The remarks of the record itself provides estimates far bellow the 115 Billion US$. I believe that to be a simple recording error, writing a “B”(Billion) instead of “M” (Million). We assume that to be true in the subsequent analysis.
storm[which.max(storm$PROPDMG)]$PROPDMG=storm[which.max(storm$PROPDMG)]$PROPDMG/1000
TotalStorm93=storm[Year >1992,.(FATALITIES=sum(FATALITIES),INJURIES=sum(INJURIES),CROP_DAMAGE=sum(CROPDMG),PROPERTY_DAMAGE=sum(PROPDMG)),by=EVTYPE]
TotalStorm93= TotalStorm93[,TOTAL_PROPERTY_DAMAGE:=PROPERTY_DAMAGE+CROP_DAMAGE]
TotalStorm93=TotalStorm93[,TOTAL_HEALTH_DAMAGE:=FATALITIES+INJURIES]
post92=getTop("POST 92 TOTAL",TotalStorm93,T,5)
post92v=getTopValues("POST 92 TOTAL",TotalStorm93,5)
print(xtable(post92),type='html')
| SOURCE | TOTAL_PROPERTY_DAMAGE | AFFECTED_PEOPLE | FATALITIES | |
|---|---|---|---|---|
| 1 | POST 92 TOTAL | HURRICANE|TYPHOON | TORNADO | HEAT |
| 2 | POST 92 TOTAL | FLOOD | HEAT | TORNADO |
| 3 | POST 92 TOTAL | STORM | FLOOD | FLOOD |
| 4 | POST 92 TOTAL | TORNADO | WIND | WIND |
| 5 | POST 92 TOTAL | WIND | LIGHTNING | LIGHTNING |
print(xtable(post92v),type='html')
| SOURCE | TOTAL_PROPERTY_DAMAGE | AFFECTED_PEOPLE | FATALITIES | |
|---|---|---|---|---|
| 1 | POST 92 TOTAL | 90762452810.00 | 24949.00 | 3132.00 |
| 2 | POST 92 TOTAL | 65643894734.50 | 12343.00 | 1621.00 |
| 3 | POST 92 TOTAL | 57843187100.00 | 10238.00 | 1557.00 |
| 4 | POST 92 TOTAL | 26768915376.50 | 9242.00 | 1147.00 |
| 5 | POST 92 TOTAL | 20102055571.51 | 6049.00 | 817.00 |
Now it appears that HEAT is the main cause of fatalities. In these analysis we failed to account for population growth and inflation. To consider this impact a consumer price index and a population table are obtained for this purpose.
source("scale.R")
#Account for inflation
rates=data.table(read.csv("inflation.rates.csv",header = T,sep=";"))
aux=1
rate=rates[which(with(rates,Year>1992 & Year < 2012))]
rate$Acum=0
for(i in (length(rate$Year)-1):1){
aux=aux*(1+as.numeric(as.character(rate[i+1,]$Ave))/100)
rate$Acum[i]=aux
}
rate$Acum[length(rate$Year)]=1
rate=rate[,c(1,15),with=F]
economic=storm[Year >1992,.(TOTAL_PROPERTY_DAMAGE=sum(CROPDMG+PROPDMG)),by=.(EVTYPE,Year)]
economic.impact=merge(economic,rate,by="Year",all=T)
economic.impact=economic.impact[,.(TOTAL_PROPERTY_DAMAGE=sum(TOTAL_PROPERTY_DAMAGE*Acum)),by=EVTYPE]
setorder(economic.impact,-TOTAL_PROPERTY_DAMAGE)
ei=melt(head(economic.impact,8),id.vars = "EVTYPE")
cacPalette=c("black","red","blue", "#CCCCFF","dark blue", "dark grey", "cyan", "yellow")
economic.plot=ggplot(data=ei,aes(x=variable ,y=value,fill=EVTYPE,order=value)) + geom_bar(stat="identity")+scale_fill_manual(values=cacPalette)+ylab("Damages (US$)")+xlab("")+ggtitle("Total Acumulated Damage ")+theme(axis.text=element_text(size=10))

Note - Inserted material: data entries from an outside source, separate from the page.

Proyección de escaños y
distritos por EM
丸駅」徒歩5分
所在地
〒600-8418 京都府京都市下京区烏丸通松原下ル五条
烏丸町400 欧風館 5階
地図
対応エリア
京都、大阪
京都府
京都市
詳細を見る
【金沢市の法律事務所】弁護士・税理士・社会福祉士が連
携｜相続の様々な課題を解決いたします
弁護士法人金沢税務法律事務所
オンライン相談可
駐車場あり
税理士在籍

#Account for populational growth
growth=data.table(read.csv("population.csv",header =T,sep=";"))
growth=growth[which(with(growth,Year>1992 & Year < 2012))]

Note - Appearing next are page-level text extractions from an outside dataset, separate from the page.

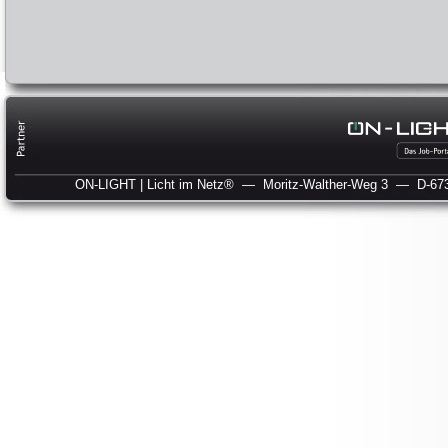
ON-LIGHT | Licht im Netz®
— Moritz-Walther-Weg 3
— D-673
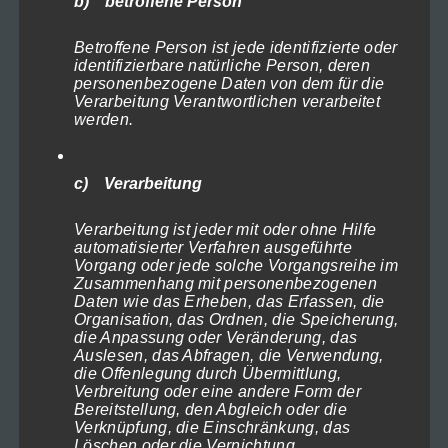
b) betroffene Person
Produktkategorien
Betroffene Person ist jede identifizierte oder
Holland
×
identifizierbare natürliche Person, deren
personenbezogene Daten von dem für die
Verarbeitung Verantwortlichen verarbeitet
Fotografie & Infos
werden.
Euren Termin buchen
Warum sind wir anders?
c) Verarbeitung
Willkommen
Hochzeitsfotos
Verarbeitung ist jeder mit oder ohne Hilfe
automatisierter Verfahren ausgeführte
Porträt, Glamour, Beauty etc.
Vorgang oder jede solche Vorgangsreihe im
Porträts standard
Zusammenhang mit personenbezogenen
Daten wie das Erheben, das Erfassen, die
Glamour
Organisation, das Ordnen, die Speicherung,
Beautyporträts
die Anpassung oder Veränderung, das
Auslesen, das Abfragen, die Verwendung,
Porträts speciale
die Offenlegung durch Übermittlung,
Dark Angels
Verbreitung oder eine andere Form der
Bereitstellung, den Abgleich oder die
Männerporträts
Verknüpfung, die Einschränkung, das
Coole Sportlerporträts
Löschen oder die Vernichtung.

growth=growth[,c(1,2),with=F]
health=storm[Year >1992,.(MORTALITIES=sum(FATALITIES),MORBIDITIES=sum(FATALITIES+INJURIES)),by=.(EVTYPE,Year)]
health.impact=merge(health,growth,by="Year",all=T)

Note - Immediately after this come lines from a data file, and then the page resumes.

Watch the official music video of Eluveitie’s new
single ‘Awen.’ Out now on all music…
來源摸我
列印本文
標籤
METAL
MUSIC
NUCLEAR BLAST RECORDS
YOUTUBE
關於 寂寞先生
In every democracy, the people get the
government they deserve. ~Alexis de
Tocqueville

health.impact$MORTALITIES=health.impact$MORTALITIES*100000/health.impact$Population
health.impact$MORBIDITIES=health.impact$MORBIDITIES*100000/health.impact$Population
health.impact=health.impact[,.(MORTALITIES=mean(MORTALITIES,na.rm=T),
MORBIDITIES=mean(MORBIDITIES,na.rm=T)),by=EVTYPE]
setorder(health.impact,-MORTALITIES,-MORBIDITIES)
hi=melt(head(health.impact,8),id.vars = "EVTYPE")
cbcPalette=c("light blue","#CCCCFF","blue","red", "dark grey","dark blue", "cyan", "yellow")
health.plot=ggplot(data=hi,aes(x="",y=value,fill=EVTYPE,order=value)) + geom_bar(stat="identity")+scale_fill_manual(values=cbcPalette)+
ylab("# of People per 100000 ")+xlab("")+ggtitle("Time Average of Mortality and Morbidity")+theme(axis.text=element_text(size=10))+facet_wrap( ~variable,nrow=1,scales="free")
multiplot(economic.plot,health.plot)
After reviewing the data and removing several bias, It can be concluded that HURRICANE|TYPHOON is the main event responsible for the economic impact of weather events and Excessive Heat is the event that physically affects the population the most.